The school day is clearly structured. The schools’ published information states that doors open at 8:45 and the infant school day ends at 3:15, with 32.5 hours of school each week.
Wraparound care is available via the school’s out-of-school provision. The published information lists breakfast club from 7:30am to 8:45am at £6.50 per session (including breakfast) and after-school club from 3:15pm or 3:30pm to 6:00pm at £10.50 per session (including a light snack).
For travel, this is a village setting within the Holmfirth area. Families typically think about school runs for walkability and parking pressure at drop-off and pick-up. Where possible, do a trial run at the relevant times, and if you are considering wraparound care, factor in how the earlier start or later finish changes traffic and parking patterns.

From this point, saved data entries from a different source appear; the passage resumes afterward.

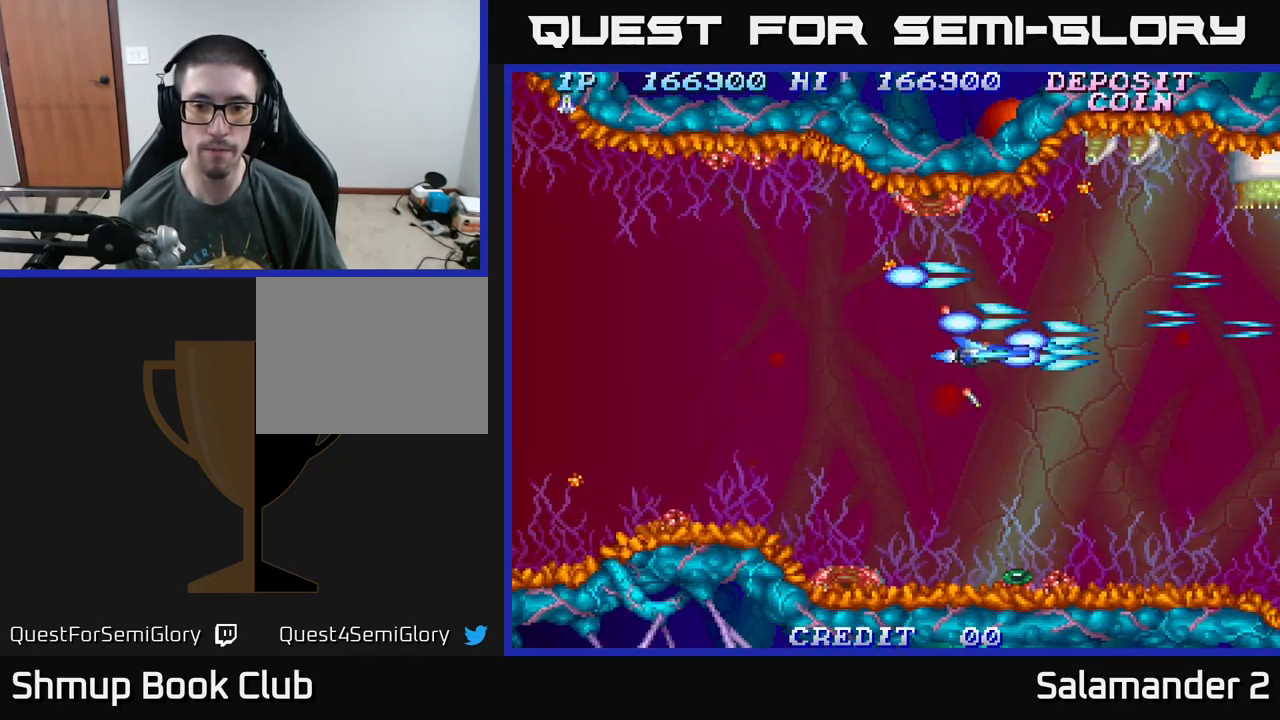
{"buttons": ["DPAD_DOWN"], "right_stick": "center", "events": [[133, "A", "up"], [200, "DPAD_LEFT", "up"], [217, "A", "down"], [300, "A", "up"]]}
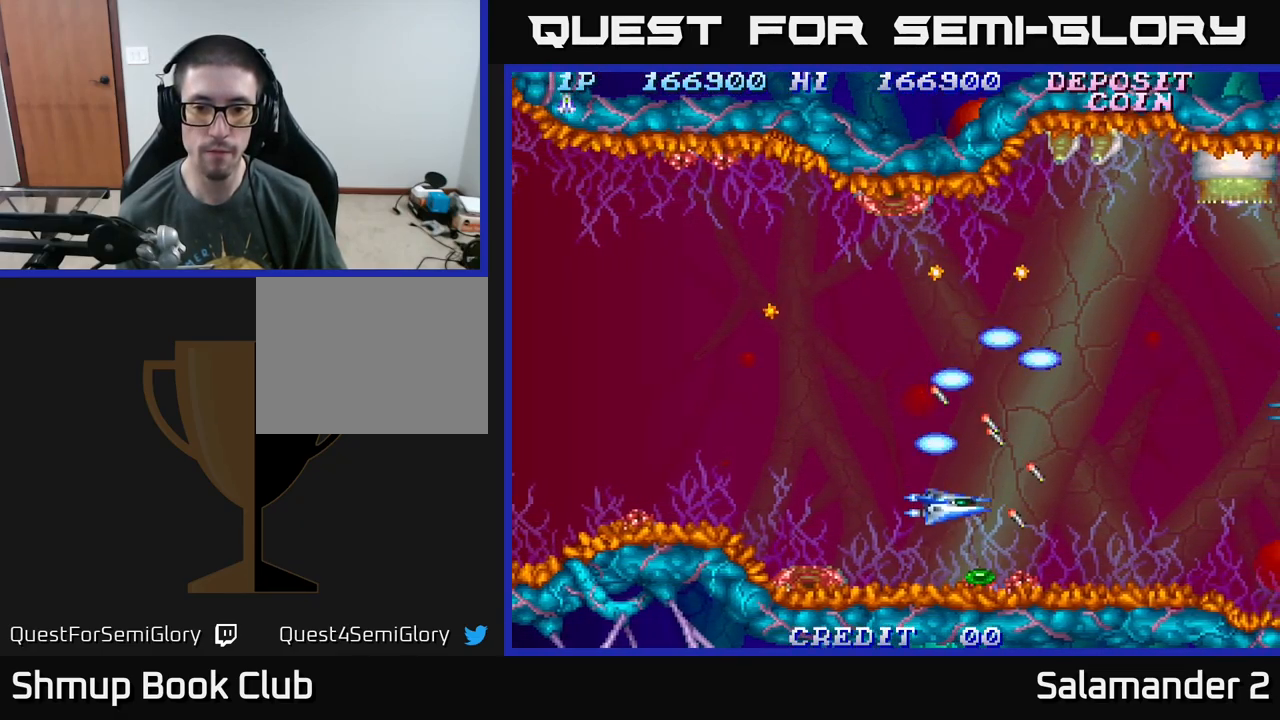
{"buttons": [], "right_stick": "center", "events": [[133, "DPAD_DOWN", "up"], [333, "DPAD_DOWN", "down"], [367, "DPAD_LEFT", "down"], [400, "DPAD_DOWN", "up"], [400, "DPAD_LEFT", "up"]]}
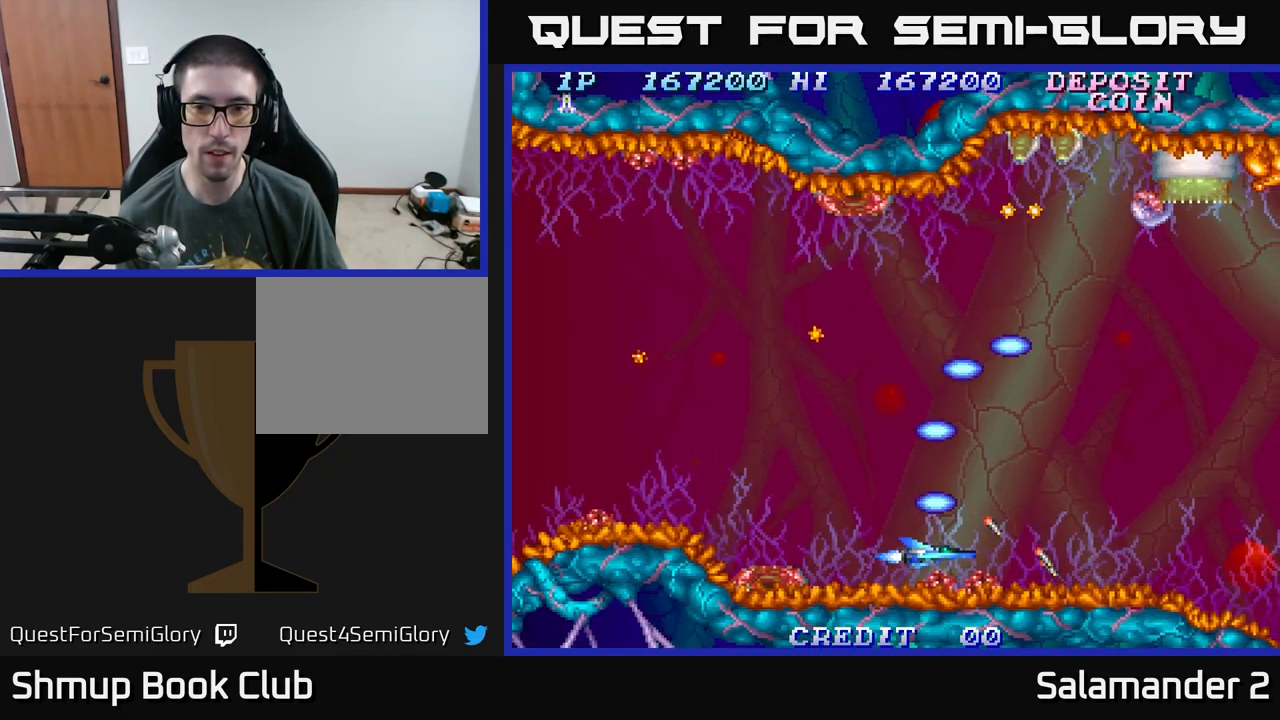
{"buttons": ["A", "DPAD_UP", "DPAD_LEFT"], "right_stick": "center", "events": [[50, "DPAD_UP", "down"], [183, "A", "down"], [217, "DPAD_LEFT", "down"], [317, "A", "up"], [400, "A", "down"]]}
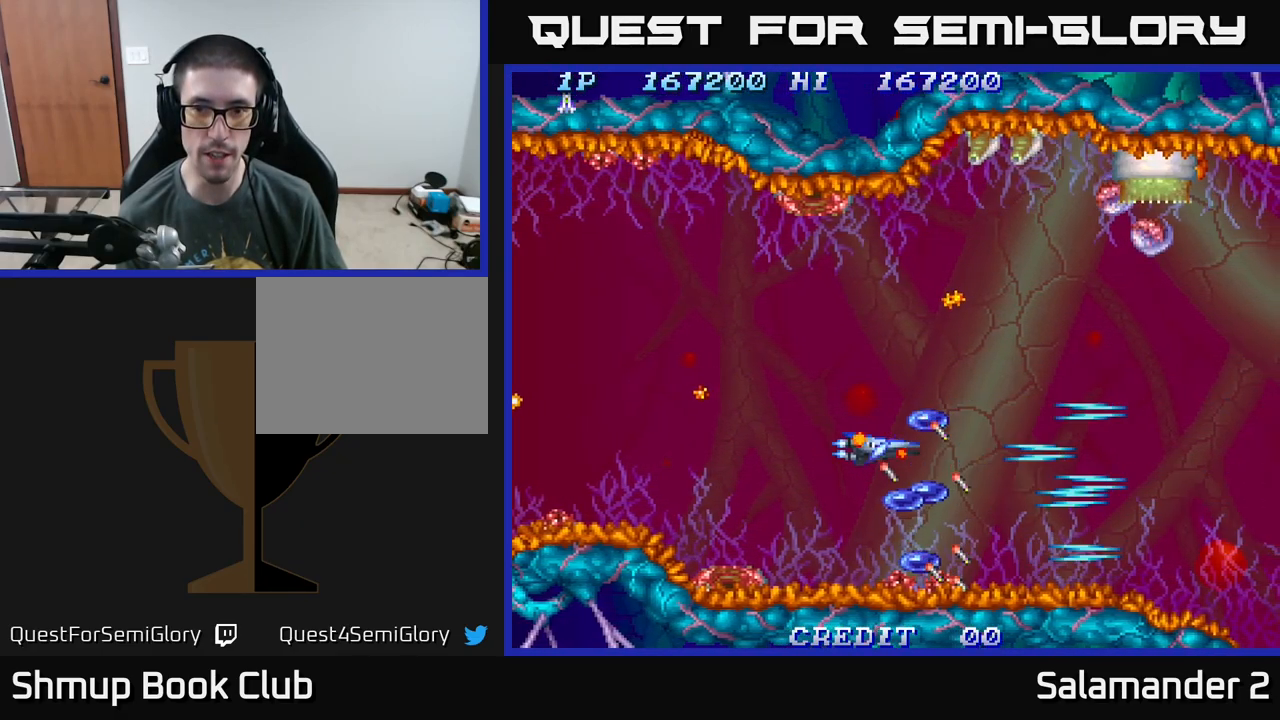
{"buttons": ["A", "DPAD_UP"], "right_stick": "center", "events": [[17, "A", "up"], [367, "A", "down"], [467, "A", "up"], [500, "A", "down"], [500, "DPAD_LEFT", "up"]]}
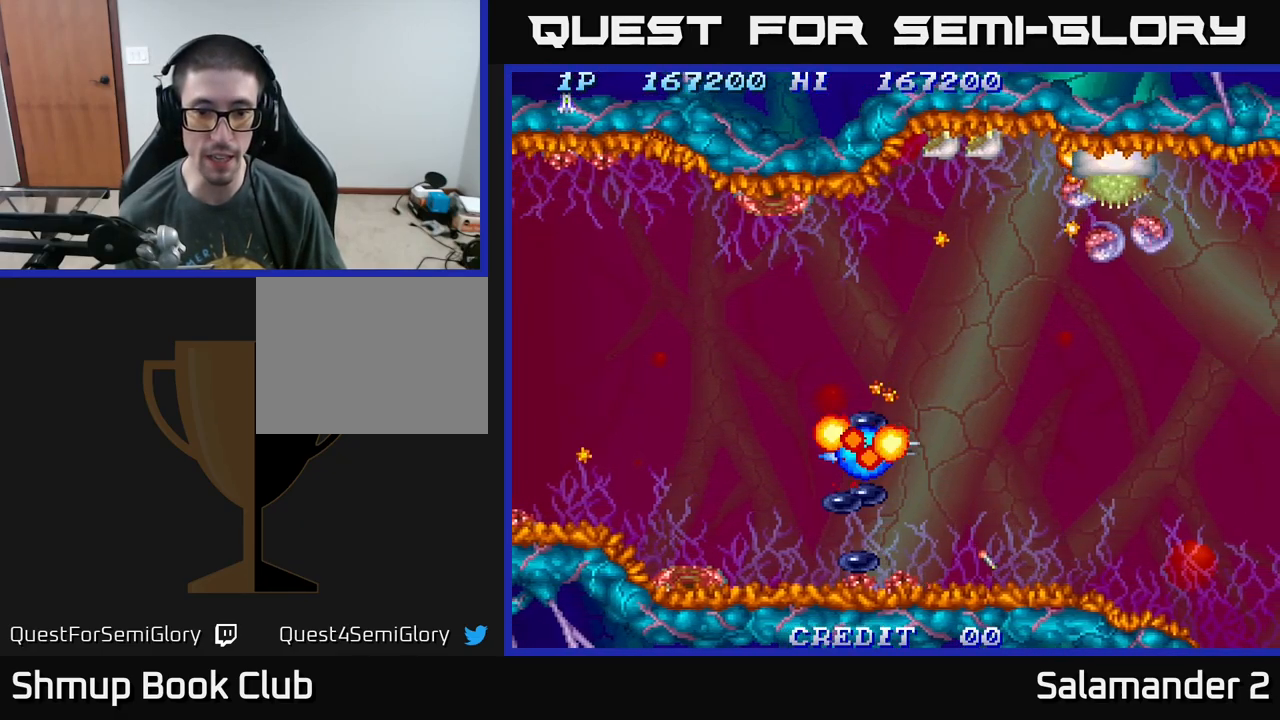
{"buttons": ["A"], "right_stick": "center", "events": [[17, "DPAD_UP", "up"], [99, "A", "up"], [183, "A", "down"], [283, "A", "up"], [366, "A", "down"]]}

Oversubscription pressure. With 64 applications for 30 offers in the available admissions data, entry looks competitive. Families should read the oversubscription criteria carefully and plan a second choice they would also be happy with.
A short runway to the next transition. An infant school experience is only three years. If you want a seamless 4 to 11 journey, pay attention to how transition into the junior school is structured, and ask how the curriculum and behaviour expectations connect across the two settings.
High expectations can feel intense for some children. The external evidence describes very high expectations and exemplary behaviour. Many children thrive with that clarity; a minority need time and careful support to adjust, particularly in Reception.
New Mill Infant School offers a highly structured, well-led start to primary education, with early reading, behaviour, and personal development all described as strengths in the most recent external evidence. It suits families who want clear routines, strong early literacy, and a school culture where kindness and responsibility are taught explicitly. The limiting factor for many will be admission, not day-to-day quality.
The most recent inspection outcome is Outstanding, with Outstanding judgements across quality of education, behaviour and attitudes, personal development, leadership and management, and early years provision. Safeguarding was judged effective.
Applications are made through Kirklees using the online admissions process. The school’s published guidance states that applications are made between 1 September and the closing date of 15 January for the relevant intake year.
Yes. The school’s out-of-school provision lists breakfast club from 7:30am to 8:45am (£6.50 per session, including breakfast) and after-school club from 3:15pm or 3:30pm to 6:00pm (£10.50 per session, including a light snack).
The published information for the New Mill schools states that doors open at 8:45 and the infant school day ends at 3:15, with 32.5 hours of school each week.